TASK TO CARRY OUT: Repeat the data that follows in full. Do not include the pictures.

------ EXCERPTED RECORDS ------

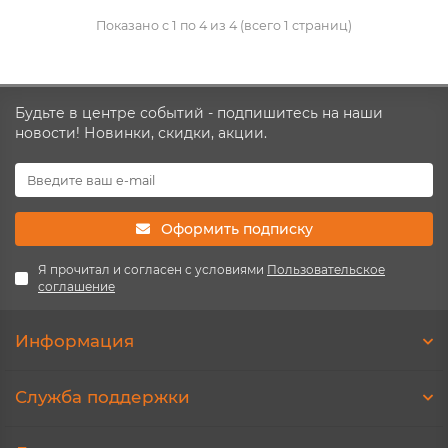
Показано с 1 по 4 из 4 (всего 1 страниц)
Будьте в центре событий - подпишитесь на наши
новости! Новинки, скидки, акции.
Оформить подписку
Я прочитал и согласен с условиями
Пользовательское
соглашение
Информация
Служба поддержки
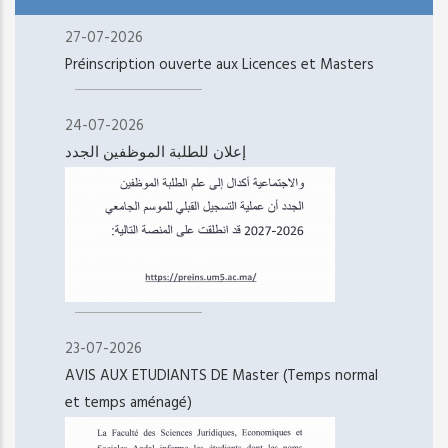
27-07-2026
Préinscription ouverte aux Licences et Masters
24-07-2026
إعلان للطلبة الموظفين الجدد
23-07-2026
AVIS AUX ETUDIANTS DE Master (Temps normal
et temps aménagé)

------

RESULT OF THE TASK:
Показано с 1 по 4 из 4 (всего 1 страниц)
Будьте в центре событий - подпишитесь на наши
новости! Новинки, скидки, акции.
Оформить подписку
Я прочитал и согласен с условиями
Пользовательское
соглашение
Информация
Служба поддержки
27-07-2026
Préinscription ouverte aux Licences et Masters
24-07-2026
إعلان للطلبة الموظفين الجدد
23-07-2026
AVIS AUX ETUDIANTS DE Master (Temps normal
et temps aménagé)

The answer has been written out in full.